In the current heightened enforcement environment, life science companies continue to struggle to develop internal policies and practices regarding permissible off-label communications.  CIAs issued to companies like Boston ScientificJohnson & Johnson, Novartis, and Pfizer, all of which  have entered into settlements to resolve allegations off-label promotion ranging from $22 million to $2.3 billion, respectively, serve as warnings to other life science companies as they attempt to decipher where exactly the seemingly indistinguishable line between permitted and prohibited off-label communications is located.  

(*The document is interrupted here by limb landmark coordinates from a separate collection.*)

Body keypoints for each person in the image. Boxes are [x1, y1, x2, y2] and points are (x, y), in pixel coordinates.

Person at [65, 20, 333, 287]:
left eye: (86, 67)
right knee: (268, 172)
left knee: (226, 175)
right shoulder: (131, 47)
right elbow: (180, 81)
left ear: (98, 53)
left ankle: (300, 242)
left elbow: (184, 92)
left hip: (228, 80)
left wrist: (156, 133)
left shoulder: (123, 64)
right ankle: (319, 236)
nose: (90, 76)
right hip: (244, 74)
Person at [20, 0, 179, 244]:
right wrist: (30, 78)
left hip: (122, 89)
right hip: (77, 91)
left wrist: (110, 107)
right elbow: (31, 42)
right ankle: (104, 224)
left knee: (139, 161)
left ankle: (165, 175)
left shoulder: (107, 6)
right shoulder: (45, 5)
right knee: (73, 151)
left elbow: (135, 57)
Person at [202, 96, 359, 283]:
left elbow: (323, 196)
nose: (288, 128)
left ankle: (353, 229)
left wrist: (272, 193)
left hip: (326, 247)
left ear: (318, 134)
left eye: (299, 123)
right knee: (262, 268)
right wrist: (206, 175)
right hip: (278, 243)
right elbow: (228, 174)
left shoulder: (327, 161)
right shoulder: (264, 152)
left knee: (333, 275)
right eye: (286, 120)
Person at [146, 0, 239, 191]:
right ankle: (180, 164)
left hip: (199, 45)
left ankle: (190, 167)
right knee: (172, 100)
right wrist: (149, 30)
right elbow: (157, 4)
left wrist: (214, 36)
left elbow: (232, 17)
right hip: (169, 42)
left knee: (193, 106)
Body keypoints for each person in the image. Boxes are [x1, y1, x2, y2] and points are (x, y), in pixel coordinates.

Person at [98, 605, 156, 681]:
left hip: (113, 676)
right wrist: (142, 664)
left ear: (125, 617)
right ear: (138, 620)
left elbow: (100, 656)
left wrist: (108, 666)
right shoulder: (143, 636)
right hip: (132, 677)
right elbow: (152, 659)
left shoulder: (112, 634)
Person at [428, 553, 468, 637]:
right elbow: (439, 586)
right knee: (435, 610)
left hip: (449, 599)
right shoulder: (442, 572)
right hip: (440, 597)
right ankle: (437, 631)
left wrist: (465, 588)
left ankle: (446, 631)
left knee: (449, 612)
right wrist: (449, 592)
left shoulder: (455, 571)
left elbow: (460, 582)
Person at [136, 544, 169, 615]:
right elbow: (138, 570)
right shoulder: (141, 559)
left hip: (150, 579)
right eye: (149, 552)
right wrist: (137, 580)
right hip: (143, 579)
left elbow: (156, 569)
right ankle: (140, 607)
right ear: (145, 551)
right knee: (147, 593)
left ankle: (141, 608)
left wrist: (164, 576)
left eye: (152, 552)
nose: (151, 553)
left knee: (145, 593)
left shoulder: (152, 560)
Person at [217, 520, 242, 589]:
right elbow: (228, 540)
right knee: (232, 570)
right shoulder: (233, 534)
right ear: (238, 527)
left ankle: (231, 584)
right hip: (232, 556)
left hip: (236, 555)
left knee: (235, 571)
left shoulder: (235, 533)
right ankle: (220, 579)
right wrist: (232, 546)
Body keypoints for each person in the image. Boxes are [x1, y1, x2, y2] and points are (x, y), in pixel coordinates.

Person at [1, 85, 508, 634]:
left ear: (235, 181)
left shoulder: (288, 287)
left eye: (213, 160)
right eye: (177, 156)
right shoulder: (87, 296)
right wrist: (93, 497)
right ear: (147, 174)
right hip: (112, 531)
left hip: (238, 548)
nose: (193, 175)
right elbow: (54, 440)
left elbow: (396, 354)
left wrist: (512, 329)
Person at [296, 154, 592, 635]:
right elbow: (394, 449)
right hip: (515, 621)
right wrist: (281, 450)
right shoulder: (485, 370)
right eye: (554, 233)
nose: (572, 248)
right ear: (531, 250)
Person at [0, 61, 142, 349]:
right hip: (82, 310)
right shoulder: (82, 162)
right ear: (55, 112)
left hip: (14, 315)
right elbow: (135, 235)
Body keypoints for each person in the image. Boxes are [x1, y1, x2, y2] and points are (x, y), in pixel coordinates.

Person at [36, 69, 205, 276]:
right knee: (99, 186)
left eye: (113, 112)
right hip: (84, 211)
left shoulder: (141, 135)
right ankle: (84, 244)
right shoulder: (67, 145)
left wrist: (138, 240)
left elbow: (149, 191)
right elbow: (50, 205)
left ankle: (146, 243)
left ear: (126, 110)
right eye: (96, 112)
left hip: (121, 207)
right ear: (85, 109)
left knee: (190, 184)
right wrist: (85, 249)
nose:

This month, seven pharmaceutical companies (Allergan, Inc.; Eli Lilly and Company; Johnson & Johnson; Novartis Pharmaceuticals Corporation; Novo Nordisk, Inc.; Pfizer, Inc.; and sanofi-avanetis U.S. LLC) took matters into their own hands to formally address the off-label conundrum by submitting a joint Citizen Petition asking the Commissioner of Food and Drugs to clarify FDA regulations and policies regarding off-label communication.  Specifically, the petition seeks clarification and, in some instances, formal rulemaking with regard to FDA’s policies regarding the following types of off-label communications: manufacturer responses to unsolicited requests; manufacturers ability to engage in “scientific exchange”; interactions with formulary committees, payors, and similar entities; and dissemination of third-party clinical practice guidelines.  Historically, FDA has provided some guidance with regard to these off-label communications and, in some cases, acknowledged the permissibility of such communications.  Yet, according to the petition, such guidance has been informal or lacking in specifics.  Jointly, these seven pharmaceutical companies seek FDA’s assistance in promulgating specific guidance and regulations regarding the scope of permissible off-label communications within these four identified manufacturer-communications.

Given the lack of clarity, companies currently have two choices, under-communicate or risk over-communicating off-label uses.  Limiting communication that may be appropriate communication has a potentially harmful impact patient care and may also place the company at a competitive disadvantage.   Over-communication, however, carries substantial risk of criminal and civil sanctions.  Neither option provides an optimal solution.

If FDA responds to the petition with formal rule-making clarifying the scope of permissible off-label communication, should we expect to see FDA clarify, even enhance, what appears to be existing policies of permitting limited off-label communication?  Or, will FDA move the line of what was previously informally considered permissible off-label communication to be more limiting?  How would such rules impact communications by medical device companies when there are somewhat  different considerations related to the “off-label” issue?